PROBLEM TO SOLVE:
Convert the text lines in the records below into a single numbered list, skipping any blank lines. Leave the picture markers out.

___ PROVIDED MATERIAL ___

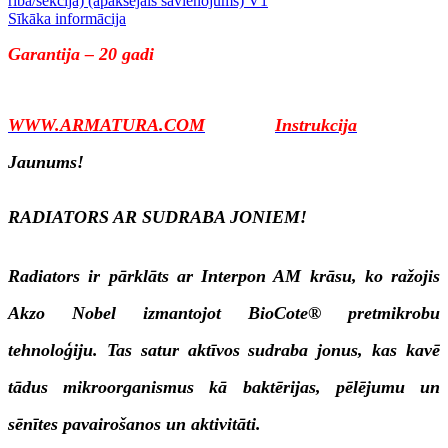
Sīkāka informācija
Garantija – 20 gadi
WWW.ARMATURA.COM
Instrukcija
Jaunums!
RADIATORS AR SUDRABA JONIEM!
Radiators ir pārklāts ar Interpon AM krāsu, ko ražojis
Akzo Nobel izmantojot BioCote® pretmikrobu
tehnoloģiju. Tas satur aktīvos sudraba jonus, kas kavē
tādus mikroorganismus kā baktērijas, pēlējumu un
sēnītes pavairošanos un aktivitāti.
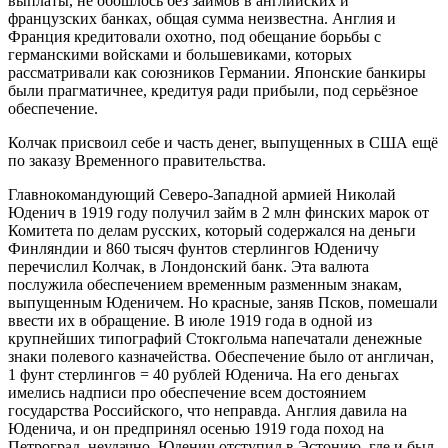
выплаты, не обошлось без займов в английских и
французских банках, общая сумма неизвестна. Англия и
Франция кредитовали охотно, под обещание борьбы с
германскими войсками и большевиками, которых
рассматривали как союзников Германии. Японские банкиры
были прагматичнее, кредитуя ради прибыли, под серьёзное
обеспечение.
Колчак присвоил себе и часть денег, выпущенных в США ещё
по заказу Временного правительства.
Главнокомандующий Северо-Западной армией Николай
Юденич в 1919 году получил займ в 2 млн финских марок от
Комитета по делам русских, который содержался на деньги
Финляндии и 860 тысяч фунтов стерлингов Юденичу
перечислил Колчак, в Лондонский банк. Эта валюта
послужила обеспечением временным разменным знакам,
выпущенным Юденичем. Но красные, заняв Псков, помешали
ввести их в обращение. В июле 1919 года в одной из
крупнейших типографий Стокгольма напечатали денежные
знаки полевого казначейства. Обеспечение было от англичан,
1 фунт стерлингов = 40 рублей Юденича. На его деньгах
имелись надписи про обеспечение всем достоянием
государства Российского, что неправда. Англия давила на
Юденича, и он предпринял осенью 1919 года поход на
Петроград, неудачно. Юденич отступил в Эстонию, где и был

___

YOUR SOLUTION:
1. Sīkāka informācija
2. Garantija – 20 gadi
3. WWW.ARMATURA.COM
4. Instrukcija
5. Jaunums!
6. RADIATORS AR SUDRABA JONIEM!
7. Radiators ir pārklāts ar Interpon AM krāsu, ko ražojis
8. Akzo Nobel izmantojot BioCote® pretmikrobu
9. tehnoloģiju. Tas satur aktīvos sudraba jonus, kas kavē
10. tādus mikroorganismus kā baktērijas, pēlējumu un
11. sēnītes pavairošanos un aktivitāti.
12. выплаты, не обошлось без займов в английских и
13. французских банках, общая сумма неизвестна. Англия и
14. Франция кредитовали охотно, под обещание борьбы с
15. германскими войсками и большевиками, которых
16. рассматривали как союзников Германии. Японские банкиры
17. были прагматичнее, кредитуя ради прибыли, под серьёзное
18. обеспечение.
19. Колчак присвоил себе и часть денег, выпущенных в США ещё
20. по заказу Временного правительства.
21. Главнокомандующий Северо-Западной армией Николай
22. Юденич в 1919 году получил займ в 2 млн финских марок от
23. Комитета по делам русских, который содержался на деньги
24. Финляндии и 860 тысяч фунтов стерлингов Юденичу
25. перечислил Колчак, в Лондонский банк. Эта валюта
26. послужила обеспечением временным разменным знакам,
27. выпущенным Юденичем. Но красные, заняв Псков, помешали
28. ввести их в обращение. В июле 1919 года в одной из
29. крупнейших типографий Стокгольма напечатали денежные
30. знаки полевого казначейства. Обеспечение было от англичан,
31. 1 фунт стерлингов = 40 рублей Юденича. На его деньгах
32. имелись надписи про обеспечение всем достоянием
33. государства Российского, что неправда. Англия давила на
34. Юденича, и он предпринял осенью 1919 года поход на
35. Петроград, неудачно. Юденич отступил в Эстонию, где и был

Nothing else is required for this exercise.